# [Dataset entries]

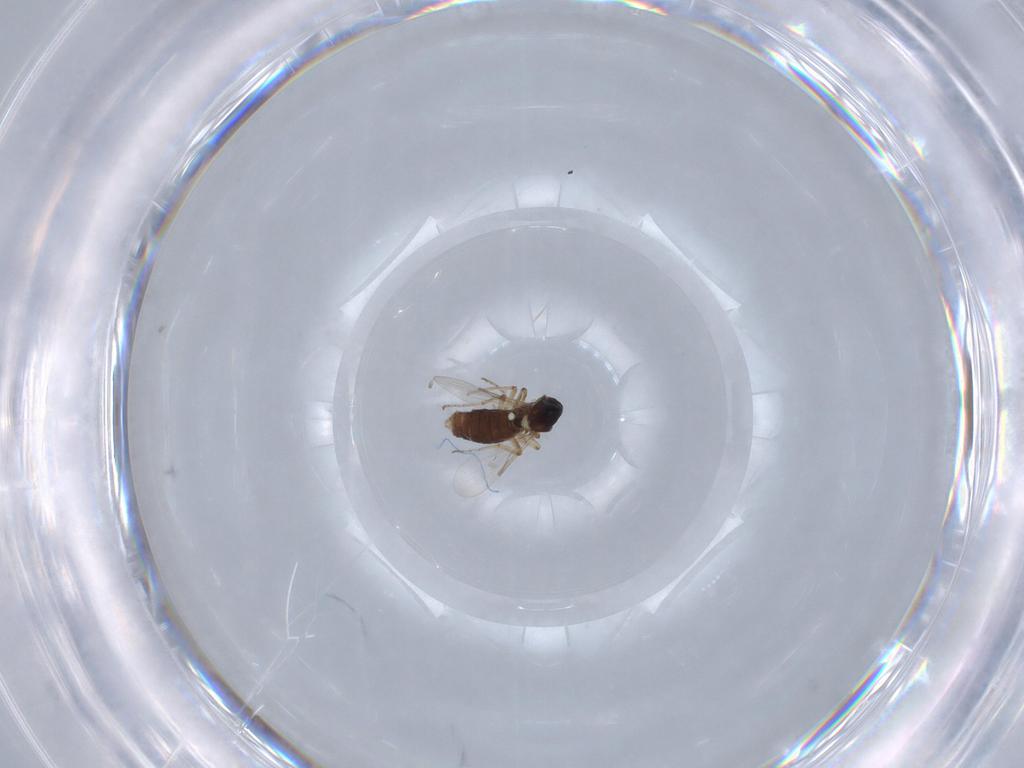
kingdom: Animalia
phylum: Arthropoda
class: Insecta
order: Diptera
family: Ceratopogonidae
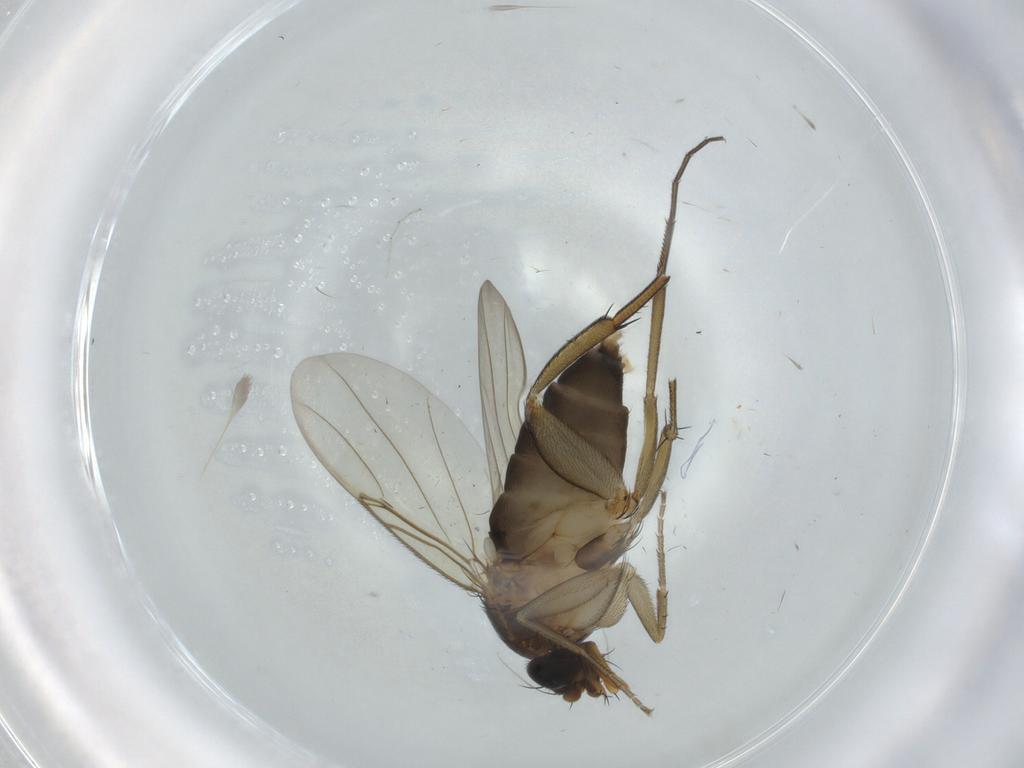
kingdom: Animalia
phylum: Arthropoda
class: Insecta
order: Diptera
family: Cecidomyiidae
...
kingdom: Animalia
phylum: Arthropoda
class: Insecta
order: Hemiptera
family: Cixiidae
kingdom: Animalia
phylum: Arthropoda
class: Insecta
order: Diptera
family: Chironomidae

# [Objective]
Return, unchanged, everything from the line containing "order: Hemiptera" down to the line containing "family: Chironomidae", including both of those lines.

# [In response]
order: Hemiptera
family: Cixiidae
kingdom: Animalia
phylum: Arthropoda
class: Insecta
order: Diptera
family: Chironomidae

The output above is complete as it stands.